Monday, 06 July 2015

Migrants wait at Calais for an opportunity to sneak into Britain. Around 3,000 migrants, mostly from Eritrea, Syria and Afghanistan are camped at a site near the Port of Calais.(Getty).

The influx of illegal immigrants to Britain has been steadily rising, with numbers last year more than doubling from previous ones.

The UK is providing funds to bolster the security of ports in northern France and Belgium, including a £2m upgrade of detection technology and a £1m extension of dog searching capacity; £12m has been provided for reinforcing security at Calais and other ports, according to a Home Office spokesperson.
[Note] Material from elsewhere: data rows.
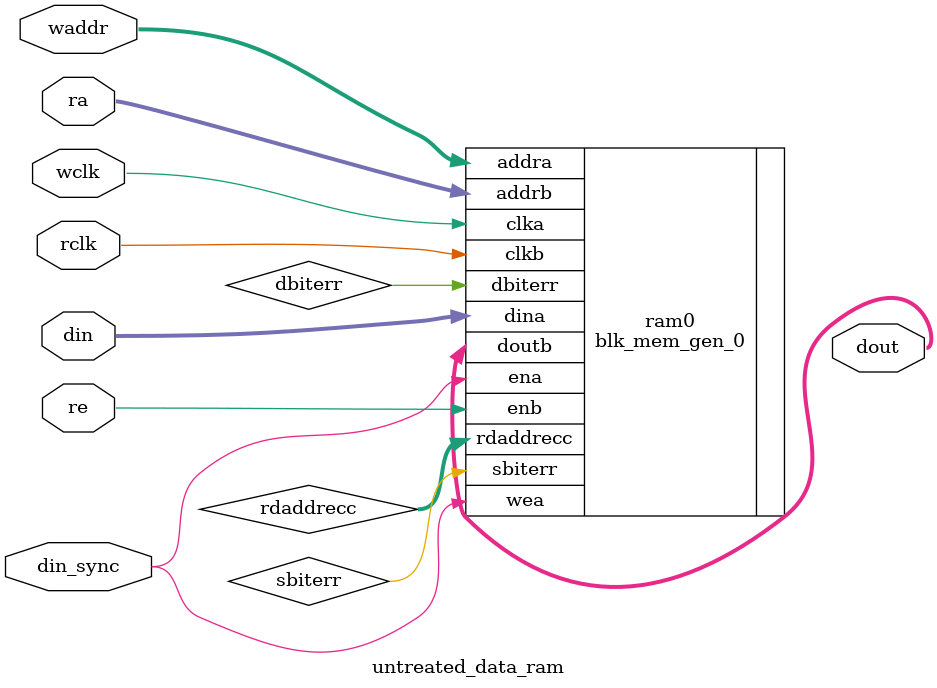
<source format=v>
`timescale 1ns / 1ps

module untreated_data_ram(
wclk,
waddr,
din_sync,
din,
rclk,
re,
ra,
dout
    );

input wclk;
input [13:0]waddr;
input din_sync;
input [15:0]din;
input rclk;
input re;
input [13:0]ra;
output [15:0]dout;

wire sbiterr,dbiterr;
wire [13:0]rdaddrecc;

blk_mem_gen_0 ram0(
.clka(wclk),
.ena(din_sync),
.wea(din_sync),
.addra(waddr),
.dina(din),
.clkb(rclk),
.enb(re),
.addrb(ra),
.doutb(dout),
.sbiterr(sbiterr),
.dbiterr(dbiterr),
.rdaddrecc(rdaddrecc)
);
endmodule

</source>
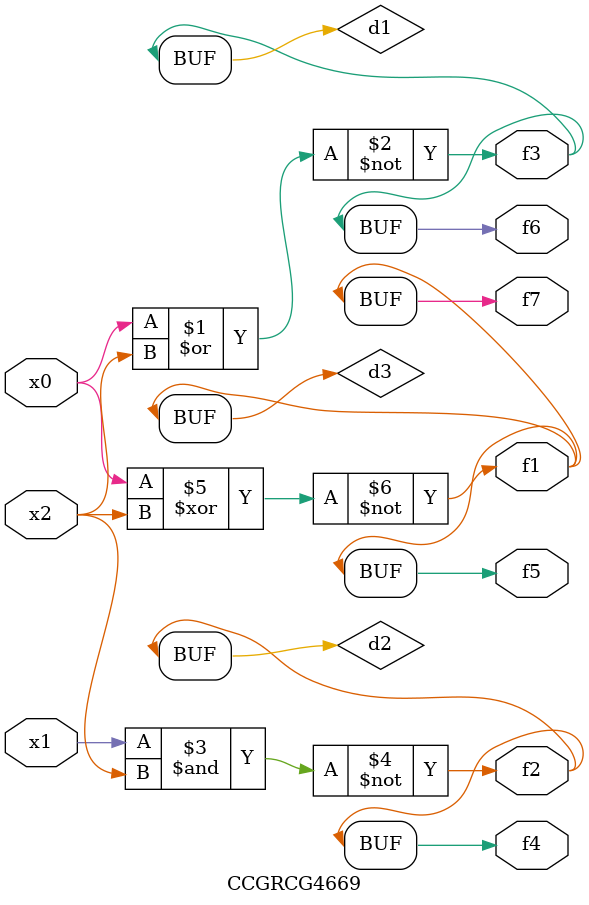
<source format=v>
module CCGRCG4669(
	input x0, x1, x2,
	output f1, f2, f3, f4, f5, f6, f7
);

	wire d1, d2, d3;

	nor (d1, x0, x2);
	nand (d2, x1, x2);
	xnor (d3, x0, x2);
	assign f1 = d3;
	assign f2 = d2;
	assign f3 = d1;
	assign f4 = d2;
	assign f5 = d3;
	assign f6 = d1;
	assign f7 = d3;
endmodule

</source>
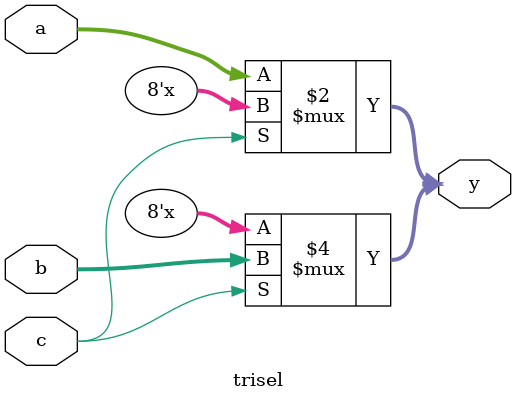
<source format=v>
`timescale 1ns/1ns

module trisel(a, b, c, y);
	input  [7:0] a, b;
	input        c;
	output [7:0] y;
	
	assign y = (c == 1'b0) ? a : 8'bzzzzzzzz;
	assign y = (c == 1'b1) ? b : 8'bzzzzzzzz;
	
endmodule

</source>
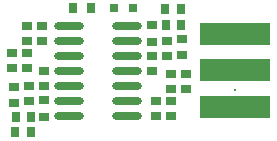
<source format=gtp>
G04*
G04 #@! TF.GenerationSoftware,Altium Limited,Altium Designer,22.9.1 (49)*
G04*
G04 Layer_Color=8421504*
%FSLAX25Y25*%
%MOIN*%
G70*
G04*
G04 #@! TF.SameCoordinates,D6CDF33A-5527-4A7C-ACAA-F1F7B6BCBC96*
G04*
G04*
G04 #@! TF.FilePolarity,Positive*
G04*
G01*
G75*
%ADD13R,0.03347X0.02953*%
%ADD14O,0.09843X0.02756*%
%ADD15C,0.00394*%
%ADD16C,0.01181*%
%ADD17R,0.03543X0.03150*%
%ADD18R,0.03150X0.03543*%
%ADD19R,0.23622X0.07480*%
%ADD20R,0.02953X0.03347*%
%ADD21R,0.03150X0.03150*%
%ADD22R,0.02756X0.03543*%
D13*
X74154Y63965D02*
D03*
Y68886D02*
D03*
X80000Y53961D02*
D03*
Y49039D02*
D03*
X75000Y48961D02*
D03*
Y44039D02*
D03*
X116000Y58961D02*
D03*
Y54039D02*
D03*
X121000Y63961D02*
D03*
Y59039D02*
D03*
X122153Y43886D02*
D03*
Y38965D02*
D03*
Y52886D02*
D03*
Y47965D02*
D03*
X117154Y38965D02*
D03*
Y43886D02*
D03*
X127154Y52886D02*
D03*
Y47965D02*
D03*
X74154Y55004D02*
D03*
Y59926D02*
D03*
X69153Y54965D02*
D03*
Y59886D02*
D03*
X79154Y68886D02*
D03*
Y63965D02*
D03*
D14*
X107653Y38925D02*
D03*
Y43925D02*
D03*
Y48926D02*
D03*
Y53926D02*
D03*
Y58925D02*
D03*
Y63925D02*
D03*
Y68925D02*
D03*
X88362Y38925D02*
D03*
Y43925D02*
D03*
Y48926D02*
D03*
Y53926D02*
D03*
Y58925D02*
D03*
Y63925D02*
D03*
Y68925D02*
D03*
D15*
X143480Y50277D02*
D03*
D16*
X143500Y47500D02*
D03*
D17*
X116000Y63744D02*
D03*
Y69256D02*
D03*
X80000Y44256D02*
D03*
Y38744D02*
D03*
X70000Y43244D02*
D03*
Y48756D02*
D03*
X126000Y64756D02*
D03*
Y59244D02*
D03*
D18*
X70244Y33500D02*
D03*
X75756D02*
D03*
X125756Y74500D02*
D03*
X120244D02*
D03*
D19*
X143701Y66437D02*
D03*
Y41831D02*
D03*
Y54134D02*
D03*
D20*
X120693Y69425D02*
D03*
X125614D02*
D03*
X75461Y38500D02*
D03*
X70539D02*
D03*
D21*
X109449Y74803D02*
D03*
X103150D02*
D03*
D22*
X95472Y74803D02*
D03*
X89567D02*
D03*
M02*

</source>
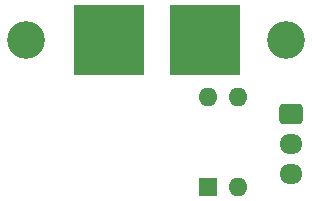
<source format=gbr>
%TF.GenerationSoftware,KiCad,Pcbnew,8.0.2-1*%
%TF.CreationDate,2024-06-03T07:21:58-07:00*%
%TF.ProjectId,Nichrome,4e696368-726f-46d6-952e-6b696361645f,rev?*%
%TF.SameCoordinates,Original*%
%TF.FileFunction,Soldermask,Top*%
%TF.FilePolarity,Negative*%
%FSLAX46Y46*%
G04 Gerber Fmt 4.6, Leading zero omitted, Abs format (unit mm)*
G04 Created by KiCad (PCBNEW 8.0.2-1) date 2024-06-03 07:21:58*
%MOMM*%
%LPD*%
G01*
G04 APERTURE LIST*
G04 Aperture macros list*
%AMRoundRect*
0 Rectangle with rounded corners*
0 $1 Rounding radius*
0 $2 $3 $4 $5 $6 $7 $8 $9 X,Y pos of 4 corners*
0 Add a 4 corners polygon primitive as box body*
4,1,4,$2,$3,$4,$5,$6,$7,$8,$9,$2,$3,0*
0 Add four circle primitives for the rounded corners*
1,1,$1+$1,$2,$3*
1,1,$1+$1,$4,$5*
1,1,$1+$1,$6,$7*
1,1,$1+$1,$8,$9*
0 Add four rect primitives between the rounded corners*
20,1,$1+$1,$2,$3,$4,$5,0*
20,1,$1+$1,$4,$5,$6,$7,0*
20,1,$1+$1,$6,$7,$8,$9,0*
20,1,$1+$1,$8,$9,$2,$3,0*%
G04 Aperture macros list end*
%ADD10C,3.200000*%
%ADD11RoundRect,0.250000X-0.725000X0.600000X-0.725000X-0.600000X0.725000X-0.600000X0.725000X0.600000X0*%
%ADD12O,1.950000X1.700000*%
%ADD13R,6.000000X6.000000*%
%ADD14R,1.600000X1.600000*%
%ADD15O,1.600000X1.600000*%
G04 APERTURE END LIST*
D10*
%TO.C,H2*%
X153600000Y-113200000D03*
%TD*%
D11*
%TO.C,J1*%
X176000000Y-119500000D03*
D12*
X176000000Y-122000000D03*
X176000000Y-124500000D03*
%TD*%
D13*
%TO.C,R1*%
X160600000Y-113200000D03*
X168728000Y-113200000D03*
%TD*%
D14*
%TO.C,U1*%
X168960000Y-125620000D03*
D15*
X171500000Y-125620000D03*
X171500000Y-118000000D03*
X168960000Y-118000000D03*
%TD*%
D10*
%TO.C,H1*%
X175600000Y-113200000D03*
%TD*%
M02*

</source>
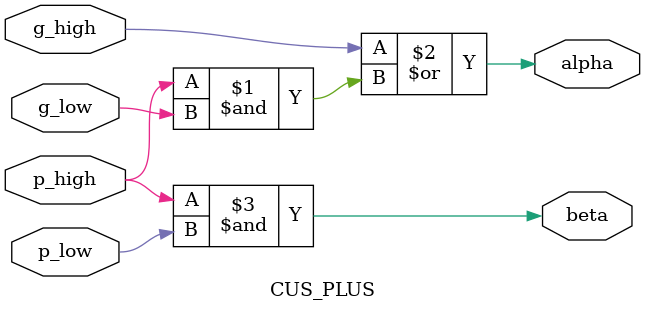
<source format=v>
module CUS_PLUS (
	input [0:0] g_high,
	input [0:0] g_low,
	input [0:0] p_high,
	input [0:0] p_low,
	output [0:0] alpha,
	output [0:0] beta   
);

assign alpha =  g_high | (p_high & g_low);
assign beta  =  p_high & p_low;

endmodule
</source>
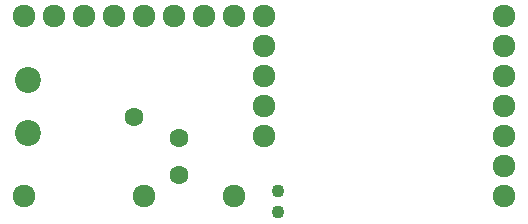
<source format=gbr>
G04 #@! TF.FileFunction,Soldermask,Bot*
%FSLAX46Y46*%
G04 Gerber Fmt 4.6, Leading zero omitted, Abs format (unit mm)*
G04 Created by KiCad (PCBNEW 4.0.2+dfsg1-stable) date jeu. 11 mai 2017 22:37:16 CEST*
%MOMM*%
G01*
G04 APERTURE LIST*
%ADD10C,0.100000*%
%ADD11C,1.598880*%
%ADD12C,1.924000*%
%ADD13C,2.200000*%
%ADD14C,1.100000*%
G04 APERTURE END LIST*
D10*
D11*
X140335000Y-87185500D03*
X140335000Y-90297000D03*
D12*
X137340000Y-92075000D03*
X127180000Y-92075000D03*
X127180000Y-76835000D03*
X144960000Y-92075000D03*
X132260000Y-76835000D03*
X129720000Y-76835000D03*
X134800000Y-76835000D03*
X137340000Y-76835000D03*
X144960000Y-76835000D03*
X147500000Y-76835000D03*
X142420000Y-76835000D03*
X139880000Y-76835000D03*
X147500000Y-79375000D03*
X147500000Y-81915000D03*
X147500000Y-84455000D03*
X147500000Y-86995000D03*
X167820000Y-76835000D03*
X167820000Y-79375000D03*
X167820000Y-81915000D03*
X167820000Y-84455000D03*
X167820000Y-86995000D03*
X167820000Y-89535000D03*
X167820000Y-92075000D03*
D13*
X127500000Y-82250000D03*
X127500000Y-86750000D03*
D11*
X136525000Y-85344000D03*
D14*
X148717000Y-93432200D03*
X148717000Y-91632200D03*
M02*

</source>
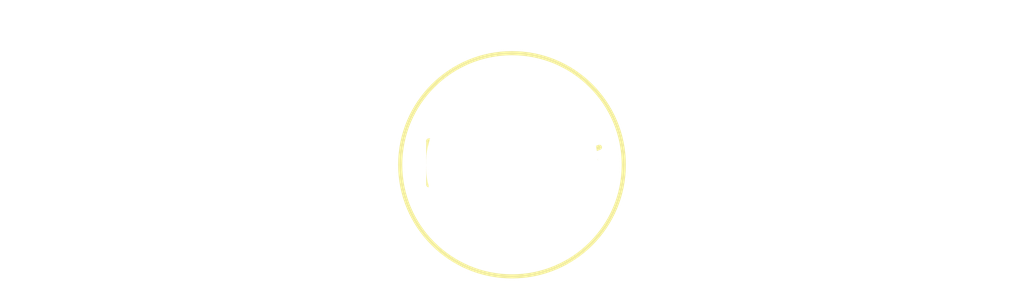
<source format=kicad_pcb>
(kicad_pcb (version 20240108) (generator pcbnew)

  (general
    (thickness 1.6)
  )

  (paper "A4")
  (layers
    (0 "F.Cu" signal)
    (31 "B.Cu" signal)
    (32 "B.Adhes" user "B.Adhesive")
    (33 "F.Adhes" user "F.Adhesive")
    (34 "B.Paste" user)
    (35 "F.Paste" user)
    (36 "B.SilkS" user "B.Silkscreen")
    (37 "F.SilkS" user "F.Silkscreen")
    (38 "B.Mask" user)
    (39 "F.Mask" user)
    (40 "Dwgs.User" user "User.Drawings")
    (41 "Cmts.User" user "User.Comments")
    (42 "Eco1.User" user "User.Eco1")
    (43 "Eco2.User" user "User.Eco2")
    (44 "Edge.Cuts" user)
    (45 "Margin" user)
    (46 "B.CrtYd" user "B.Courtyard")
    (47 "F.CrtYd" user "F.Courtyard")
    (48 "B.Fab" user)
    (49 "F.Fab" user)
    (50 "User.1" user)
    (51 "User.2" user)
    (52 "User.3" user)
    (53 "User.4" user)
    (54 "User.5" user)
    (55 "User.6" user)
    (56 "User.7" user)
    (57 "User.8" user)
    (58 "User.9" user)
  )

  (setup
    (pad_to_mask_clearance 0)
    (pcbplotparams
      (layerselection 0x00010fc_ffffffff)
      (plot_on_all_layers_selection 0x0000000_00000000)
      (disableapertmacros false)
      (usegerberextensions false)
      (usegerberattributes false)
      (usegerberadvancedattributes false)
      (creategerberjobfile false)
      (dashed_line_dash_ratio 12.000000)
      (dashed_line_gap_ratio 3.000000)
      (svgprecision 4)
      (plotframeref false)
      (viasonmask false)
      (mode 1)
      (useauxorigin false)
      (hpglpennumber 1)
      (hpglpenspeed 20)
      (hpglpendiameter 15.000000)
      (dxfpolygonmode false)
      (dxfimperialunits false)
      (dxfusepcbnewfont false)
      (psnegative false)
      (psa4output false)
      (plotreference false)
      (plotvalue false)
      (plotinvisibletext false)
      (sketchpadsonfab false)
      (subtractmaskfromsilk false)
      (outputformat 1)
      (mirror false)
      (drillshape 1)
      (scaleselection 1)
      (outputdirectory "")
    )
  )

  (net 0 "")

  (footprint "TestPoint_Plated_Hole_D5.0mm" (layer "F.Cu") (at 0 0))

)

</source>
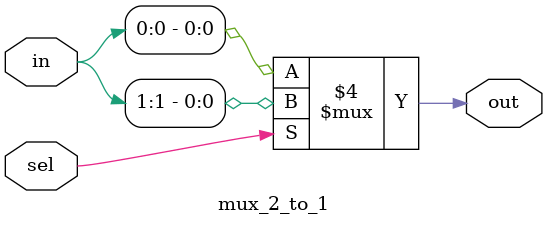
<source format=v>
module mux_2_to_1 (
    input [1:0] in,
    input sel,
    output reg out
);
always @(*) begin
    if (sel == 1'b0) begin
        out = in[0];
    end else begin
        out = in[1];
    end
end
    
endmodule
</source>
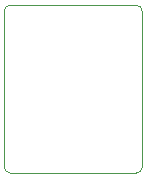
<source format=gbr>
G04 #@! TF.GenerationSoftware,KiCad,Pcbnew,(5.1.4)-1*
G04 #@! TF.CreationDate,2020-04-16T11:05:27+01:00*
G04 #@! TF.ProjectId,sot23Breakout,736f7432-3342-4726-9561-6b6f75742e6b,rev?*
G04 #@! TF.SameCoordinates,Original*
G04 #@! TF.FileFunction,Profile,NP*
%FSLAX46Y46*%
G04 Gerber Fmt 4.6, Leading zero omitted, Abs format (unit mm)*
G04 Created by KiCad (PCBNEW (5.1.4)-1) date 2020-04-16 11:05:27*
%MOMM*%
%LPD*%
G04 APERTURE LIST*
%ADD10C,0.120000*%
G04 APERTURE END LIST*
D10*
X224536000Y-117856000D02*
X224536000Y-122936000D01*
X224536000Y-122936000D02*
X224536000Y-131064000D01*
X236220000Y-117856000D02*
X236220000Y-122936000D01*
X225044000Y-131572000D02*
X235712000Y-131572000D01*
X235712000Y-117348000D02*
X225044000Y-117348000D01*
X236220000Y-131064000D02*
X236220000Y-122936000D01*
X225044000Y-131572000D02*
G75*
G02X224536000Y-131064000I0J508000D01*
G01*
X236220000Y-131064000D02*
G75*
G02X235712000Y-131572000I-508000J0D01*
G01*
X224536000Y-117856000D02*
G75*
G02X225044000Y-117348000I508000J0D01*
G01*
X235712000Y-117348000D02*
G75*
G02X236220000Y-117856000I0J-508000D01*
G01*
M02*

</source>
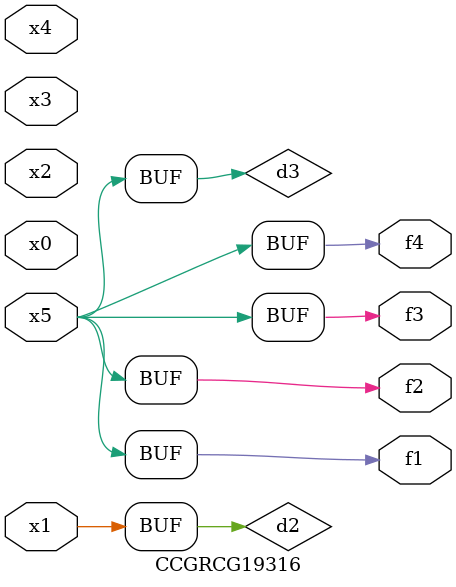
<source format=v>
module CCGRCG19316(
	input x0, x1, x2, x3, x4, x5,
	output f1, f2, f3, f4
);

	wire d1, d2, d3;

	not (d1, x5);
	or (d2, x1);
	xnor (d3, d1);
	assign f1 = d3;
	assign f2 = d3;
	assign f3 = d3;
	assign f4 = d3;
endmodule

</source>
Additional Border Force and sniffer dogs in northern France and tighter security checks at Dover for freight and passenger vehicles have been deployed after disruption of Channel services.

As many as 563 migrants were held or arrested by Port of Dover police officers last year compared to 148 in 2013 and 105 in 2012, according to a Freedom of Information request from BBC Radio Kent.

Almost 40,000 attempted illegal crossings of the Channel had been foiled last year, says the Home Office.

At present some 3,000 migrants, mostly from Eritrea, Syria and Afghanistan are camped at a site near the Port of Calais, waiting for an opportunity to get into the UK.

Recent attempts to board freight trains on the Channel Tunnel service as also to climb aboard lorries setting off from Calais have been mostly foiled.

Meanwhile, public surveys indicate most people in the UK think that there are too many migrants in the country and that legal restrictions on immigration should be tighter.

While negative views of immigration have been common since the 60s, the high level of public concern over immigration is more recent, notes an Oxford University report. Student migrants are not as unwelcome as labour migrants who are seen as a net negative.

Public opinion in other comparable European and North American countries is not as strongly opposed to immigration as in the UK.